> _EXERCISE INPUTS_:
○ ○ ○ ○ ○ ○ ○

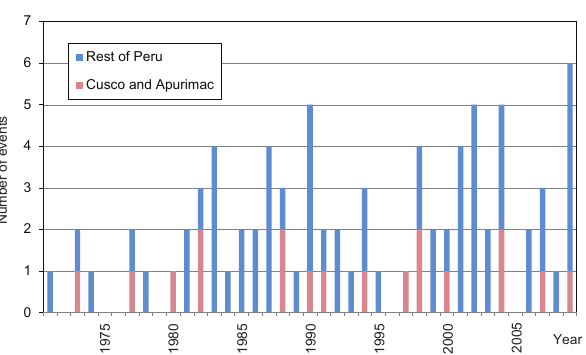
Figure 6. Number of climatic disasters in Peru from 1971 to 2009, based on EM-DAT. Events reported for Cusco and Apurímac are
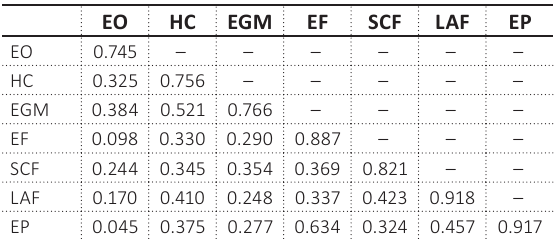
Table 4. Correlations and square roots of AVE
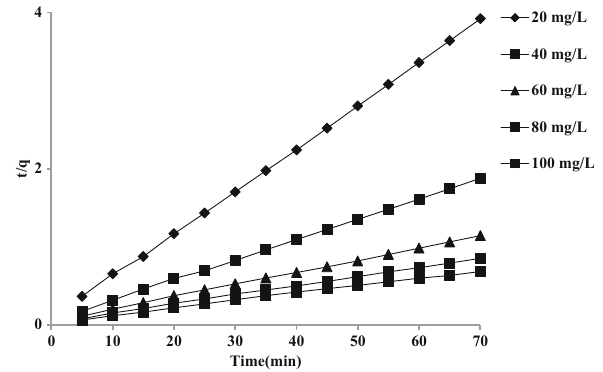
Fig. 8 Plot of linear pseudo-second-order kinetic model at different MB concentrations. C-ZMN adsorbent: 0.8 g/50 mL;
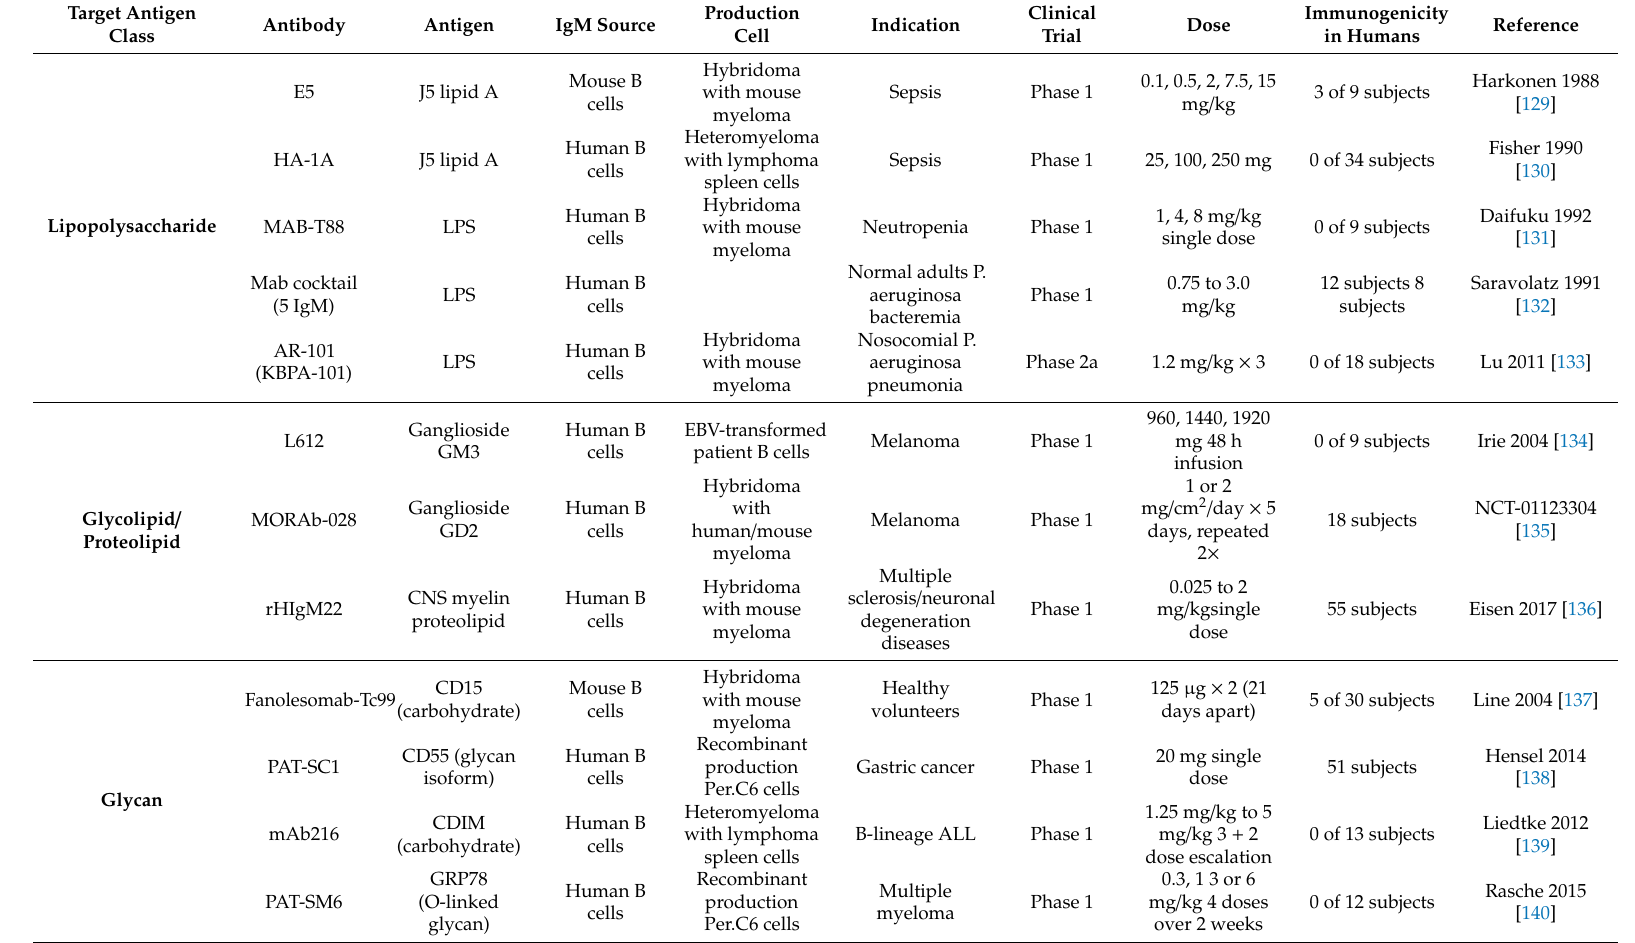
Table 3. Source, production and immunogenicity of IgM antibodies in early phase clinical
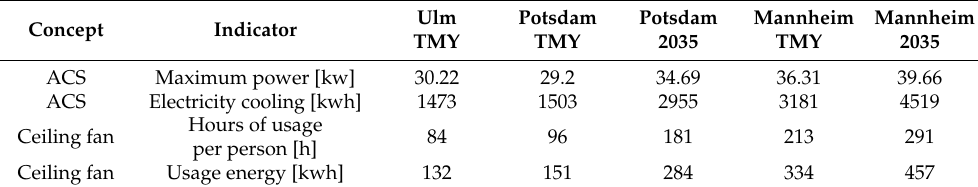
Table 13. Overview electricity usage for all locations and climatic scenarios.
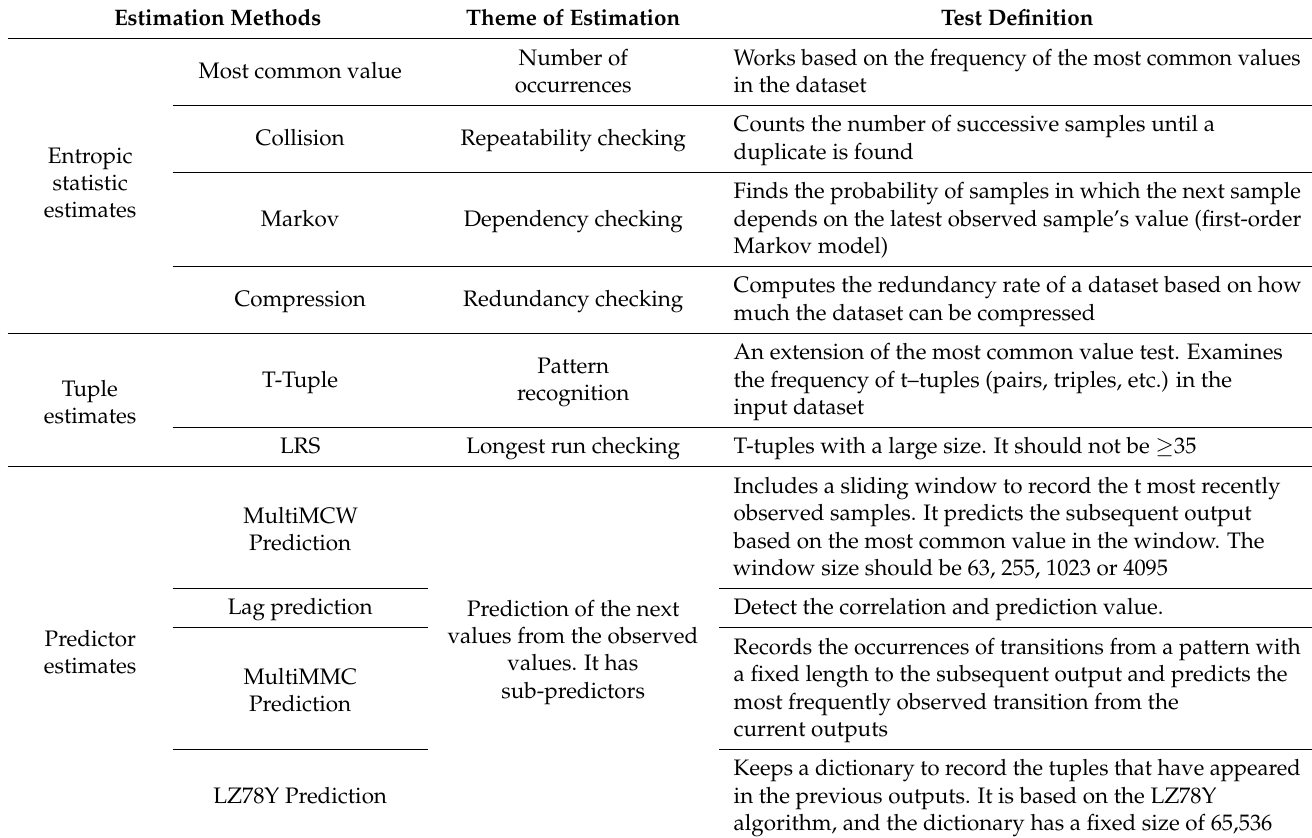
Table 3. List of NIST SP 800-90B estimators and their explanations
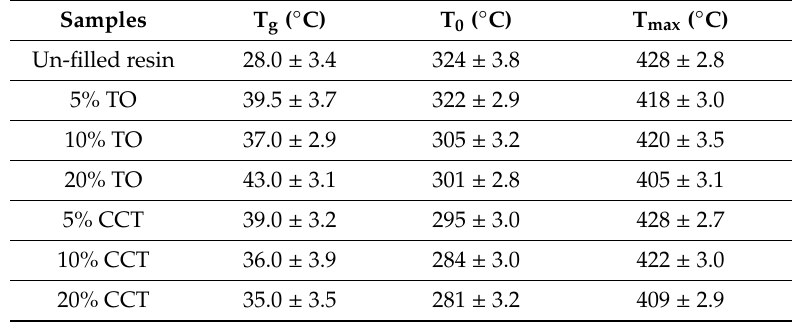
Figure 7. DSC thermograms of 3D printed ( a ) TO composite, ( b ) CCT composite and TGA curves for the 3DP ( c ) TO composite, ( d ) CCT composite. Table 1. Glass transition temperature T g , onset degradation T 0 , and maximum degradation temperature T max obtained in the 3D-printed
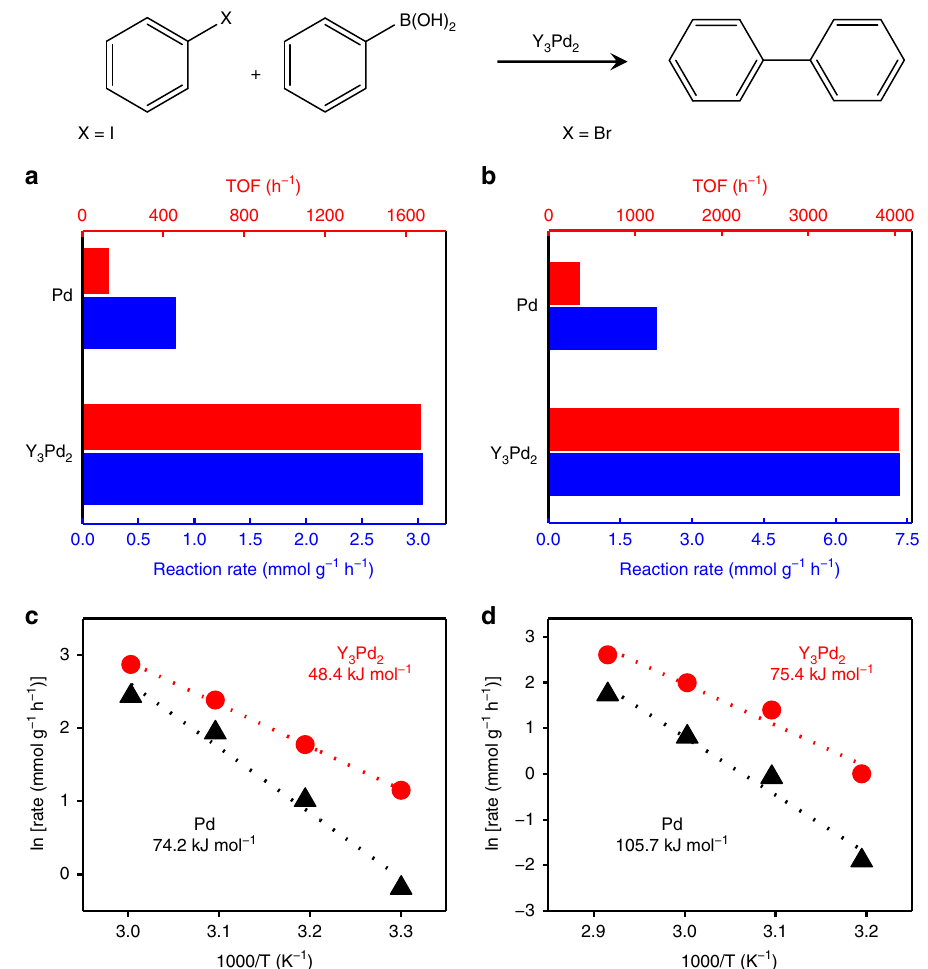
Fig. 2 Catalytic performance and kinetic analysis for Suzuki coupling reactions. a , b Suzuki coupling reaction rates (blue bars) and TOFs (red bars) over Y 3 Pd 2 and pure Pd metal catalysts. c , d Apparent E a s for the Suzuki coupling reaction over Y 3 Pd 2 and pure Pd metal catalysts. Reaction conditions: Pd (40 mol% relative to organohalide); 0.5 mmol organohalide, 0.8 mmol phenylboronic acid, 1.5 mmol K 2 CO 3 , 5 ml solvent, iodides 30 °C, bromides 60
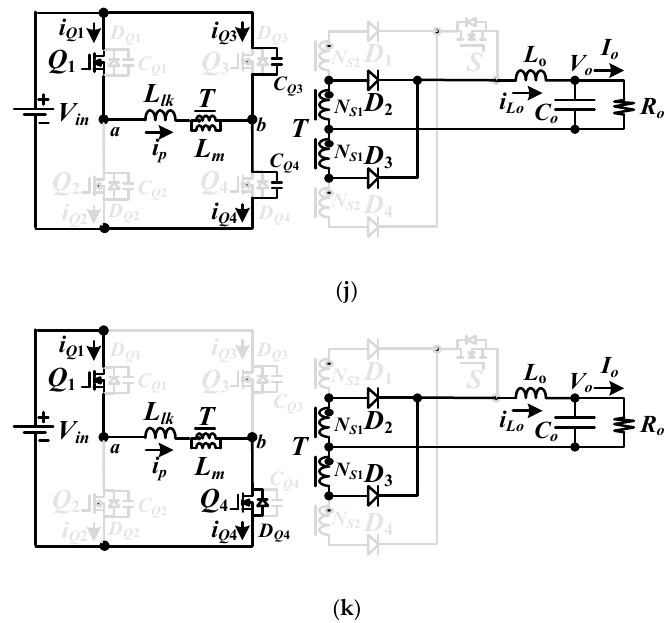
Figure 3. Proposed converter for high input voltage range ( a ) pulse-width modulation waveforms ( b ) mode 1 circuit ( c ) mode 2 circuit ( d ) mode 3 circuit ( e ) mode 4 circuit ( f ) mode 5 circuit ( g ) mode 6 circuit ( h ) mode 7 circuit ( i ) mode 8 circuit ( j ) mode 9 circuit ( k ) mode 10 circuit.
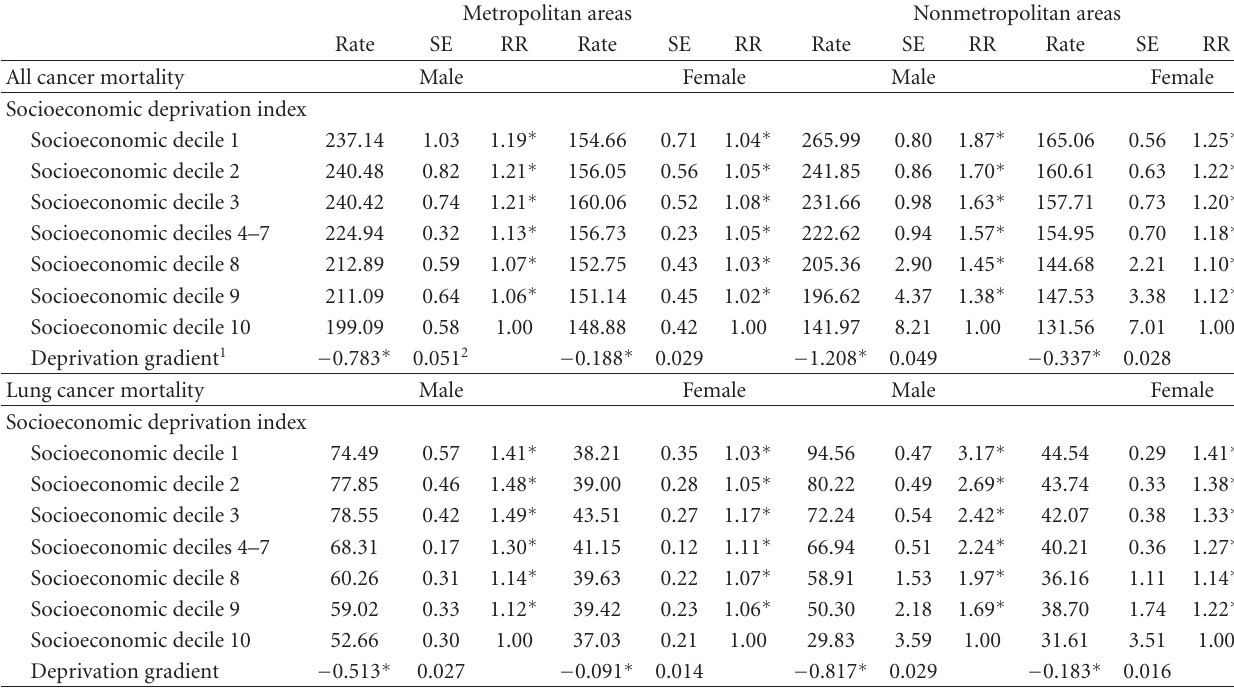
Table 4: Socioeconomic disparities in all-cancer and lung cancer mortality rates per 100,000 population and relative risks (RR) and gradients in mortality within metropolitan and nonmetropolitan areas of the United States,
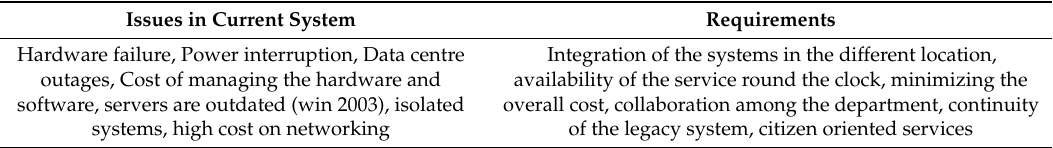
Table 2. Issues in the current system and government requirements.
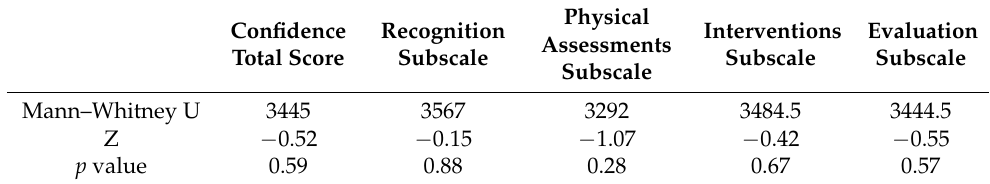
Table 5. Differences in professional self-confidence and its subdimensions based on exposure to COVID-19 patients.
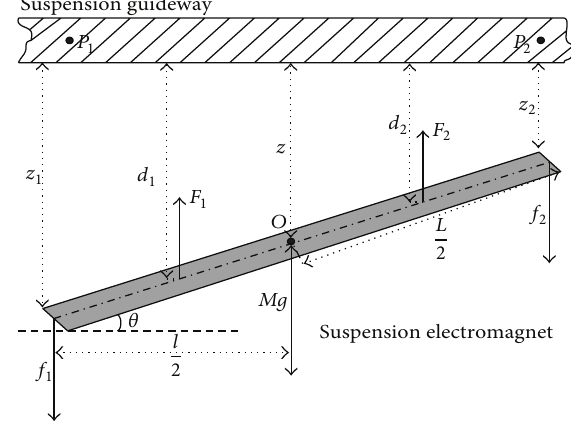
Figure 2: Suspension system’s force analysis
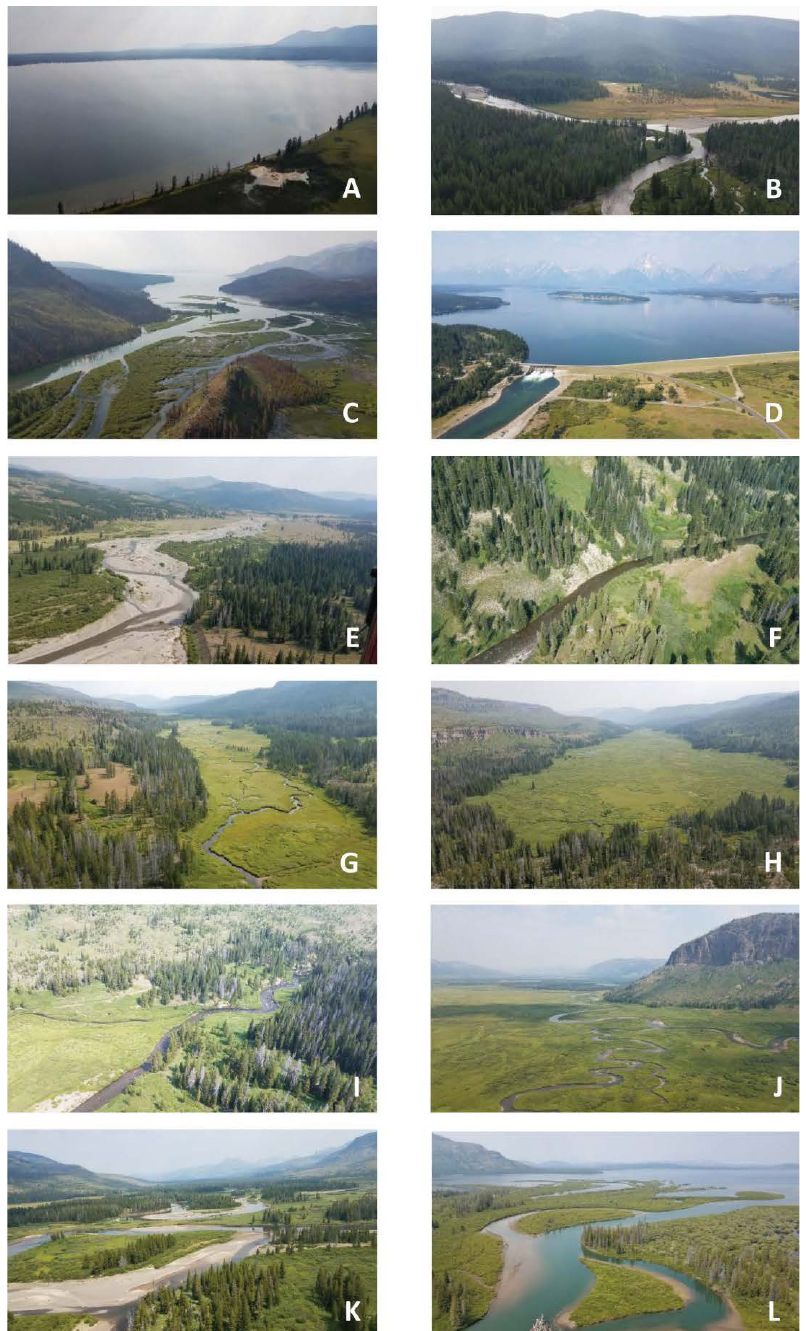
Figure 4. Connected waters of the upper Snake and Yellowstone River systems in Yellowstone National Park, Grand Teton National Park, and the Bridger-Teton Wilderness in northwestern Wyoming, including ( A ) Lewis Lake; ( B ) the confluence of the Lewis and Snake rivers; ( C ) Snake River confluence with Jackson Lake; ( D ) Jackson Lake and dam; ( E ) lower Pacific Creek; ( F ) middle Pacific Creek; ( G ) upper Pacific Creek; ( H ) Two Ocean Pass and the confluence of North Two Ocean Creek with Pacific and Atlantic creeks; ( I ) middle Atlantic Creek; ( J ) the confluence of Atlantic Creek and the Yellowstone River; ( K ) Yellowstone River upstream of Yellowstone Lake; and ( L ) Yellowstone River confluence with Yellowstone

○ ○ ○ ○ ○ ○ ○

> _WORK TO BE COMPLETED_:
Pictures stay out. Repeat only the lines from the beginning of the data through the line that has "Table 3. List".

> _FINISHED EXERCISE_:
Figure 6. Number of climatic disasters in Peru from 1971 to 2009, based on EM-DAT. Events reported for Cusco and Apurímac are
Table 4. Correlations and square roots of AVE
Fig. 8 Plot of linear pseudo-second-order kinetic model at different MB concentrations. C-ZMN adsorbent: 0.8 g/50 mL;
Table 3. Source, production and immunogenicity of IgM antibodies in early phase clinical
Table 13. Overview electricity usage for all locations and climatic scenarios.
Table 3. List of NIST SP 800-90B estimators and their explanations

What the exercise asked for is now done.